Fig. 7. Sox9 is not required to pattern the otic vesicle. (A) Experimental procedure. Embryos at the two-cell stage are injected in one blastomere with 1 ng of Sox9δC-GR mRNA. Embryos are subsequently incubated with dexamethasone (+Dex) at different time points during development (stage 11, 15 and 20), and fixed at stage 35 for detection of Wnt3a and Otx2 by whole-mount in situ hybridization. (B) While addition of dexamethasone at stage 11 blocks Wnt3a and Otx2 expression on the injected side, addition of dexamethasone at the stage 15 or stage 20 does not affect the regionalized expression of Wnt3a and Otx2 (arrows). RNA encoding the lineage tracer β-galactosidase was co-injected to identify the injected side (red staining), the right side for all embryos.

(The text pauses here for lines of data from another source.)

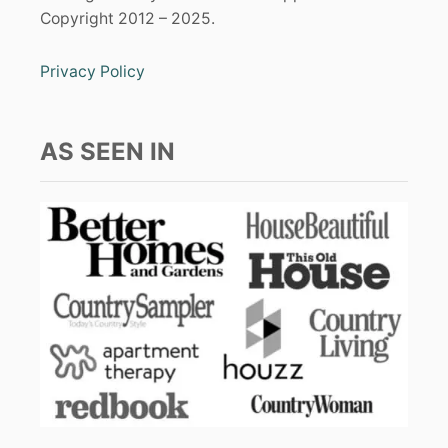
Copyright 2012 – 2025.
Privacy Policy
AS SEEN IN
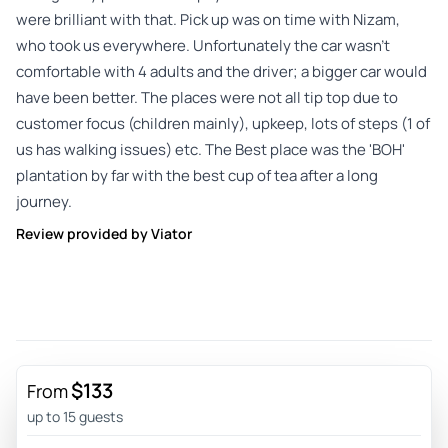
were brilliant with that. Pick up was on time with Nizam,
who took us everywhere. Unfortunately the car wasn't
comfortable with 4 adults and the driver; a bigger car would
have been better. The places were not all tip top due to
customer focus (children mainly), upkeep, lots of steps (1 of
us has walking issues) etc. The Best place was the 'BOH'
plantation by far with the best cup of tea after a long
journey.
Review provided by Viator
$133
From
up to 15 guests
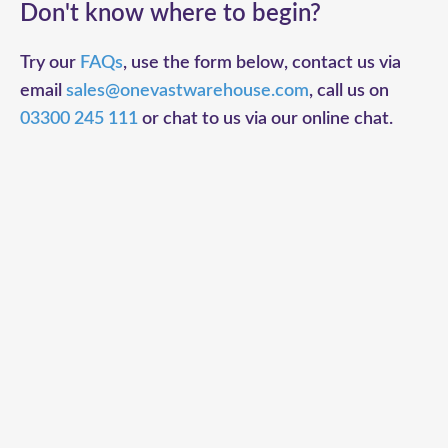
Don't know where to begin?
Try our
FAQs
, use the form below, contact us via
email
sales@onevastwarehouse.com
, call us on
03300 245 111
or chat to us via our online chat.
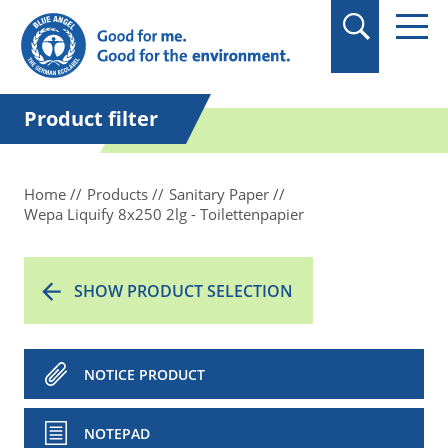
in quotation marks.
Product filter
Home
Products
Sanitary Paper
Wepa Liquify 8x250 2lg - Toilettenpapier
SHOW PRODUCT SELECTION
NOTICE PRODUCT
NOTEPAD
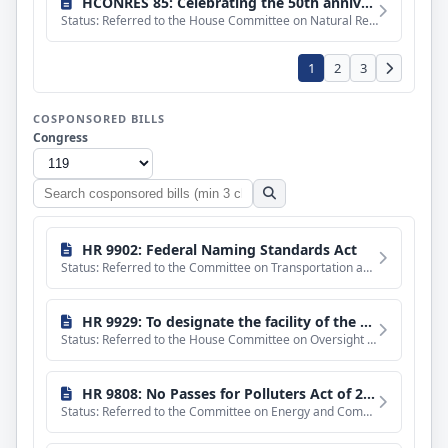
HCONRES 85: Celebrating the 50th anniversary of the Magnuson-Stevens Fishery Conservation and Management Act on April 13, 2026, and recognizing its significant impact on the sustainable and profitable management of the Nation's fishery resources.
Status: Referred to the House Committee on Natural Resources.
1
2
3
COSPONSORED BILLS
Congress
Search
cosponsored
bills
HR 9902: Federal Naming Standards Act
Status: Referred to the Committee on Transportation and Infrastructure, and in addition to the Committee on
HR 9929: To designate the facility of the United States Postal Service located at 4640 Cass Street in San Diego, California, as the "Mary Wilding Memorial Post Office Building".
Status: Referred to the House Committee on Oversight and Government Reform.
HR 9808: No Passes for Polluters Act of 2026
Status: Referred to the Committee on Energy and Commerce, and in addition to the Committee on Rules, for a p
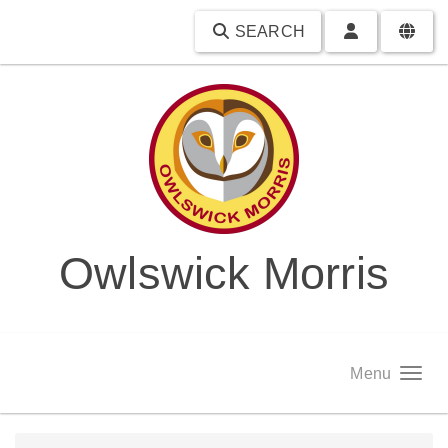
SEARCH
Owlswick Morris
Menu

Fig. 8. Dlx3 depletion blocks the otic expression of Sox9. (A) Injection of 30 ng of Dlx3-mo in one animal ventral blastomere at the two-cell stage reduces Sox9 otic expression (injected side, arrow). For comparison, the control side shows the normal expression of Sox9 in the presumptive otic placode (arrow). Pax8 expression was not significantly inhibited by this procedure. Lateral views of stage 14 embryos, anterior towards the right (left panel). (B) Dlx3-mo-injected embryos form normal otic vesicle at stage 35 (arrows). br, brain; no, notochord; ov, otic vesicle.